Continuous-Time Quantum Walk on Penrose Lattice

TL;DR

This study investigates quantum walks on the 2D Penrose Lattice, revealing how broken symmetry affects transport efficiency and how adjusting hopping terms can induce a phase transition from inefficient to efficient quantum transport.

Contribution

It provides the first analysis of quantum walks on the Penrose Lattice, highlighting the effects of symmetry breaking and the potential to control transport efficiency via hopping parameters.

Findings

Broken translational symmetry induces localized states and eigenstate degeneracy.

Quantum walk efficiency is lower on Penrose Lattice compared to regular lattices.
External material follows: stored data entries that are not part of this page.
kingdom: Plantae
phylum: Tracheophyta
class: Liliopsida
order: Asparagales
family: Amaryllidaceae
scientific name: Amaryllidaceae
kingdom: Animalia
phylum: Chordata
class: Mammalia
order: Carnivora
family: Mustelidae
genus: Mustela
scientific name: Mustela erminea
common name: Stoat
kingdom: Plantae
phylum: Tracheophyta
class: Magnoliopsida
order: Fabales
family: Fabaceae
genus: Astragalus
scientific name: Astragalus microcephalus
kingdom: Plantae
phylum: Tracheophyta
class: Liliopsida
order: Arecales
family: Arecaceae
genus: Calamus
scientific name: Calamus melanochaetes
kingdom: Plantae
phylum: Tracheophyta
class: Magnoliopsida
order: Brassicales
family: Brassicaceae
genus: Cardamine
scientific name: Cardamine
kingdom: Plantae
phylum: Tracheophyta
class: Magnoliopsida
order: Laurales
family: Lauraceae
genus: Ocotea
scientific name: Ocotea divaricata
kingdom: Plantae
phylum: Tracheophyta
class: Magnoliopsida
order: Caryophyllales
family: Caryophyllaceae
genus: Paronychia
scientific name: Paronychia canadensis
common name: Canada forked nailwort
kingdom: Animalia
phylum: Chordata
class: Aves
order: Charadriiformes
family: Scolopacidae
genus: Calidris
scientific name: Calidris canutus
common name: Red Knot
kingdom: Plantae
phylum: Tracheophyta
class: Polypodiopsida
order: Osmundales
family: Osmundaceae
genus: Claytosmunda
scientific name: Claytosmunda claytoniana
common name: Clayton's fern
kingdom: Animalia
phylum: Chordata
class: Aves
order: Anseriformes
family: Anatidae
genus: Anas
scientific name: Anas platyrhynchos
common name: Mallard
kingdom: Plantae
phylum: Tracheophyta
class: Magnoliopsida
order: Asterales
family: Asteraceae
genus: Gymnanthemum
Adjusting hopping strength can trigger a phase transition in transport efficiency.

Abstract

In this paper, we study the quantum walk on the 2D Penrose Lattice, which is intermediate between periodic and disordered structure. Quantum walk on Penrose Lattice is less efficient in transport comparing to the regular lattices. By calculating the final remaining probability on the initial nodes and estimating the low bound. Our results show that the broken of translational symmetry induces both the localized states and degeneracy of eigenstates at $E=0$, this two differences from regular lattices influence efficiency of quantum walk. Also, we observe the transition from inefficient to efficient transport after introducing the near hopping terms, which suggests that we can adjust the "hopping strength" and achieve a "phase transition" progress.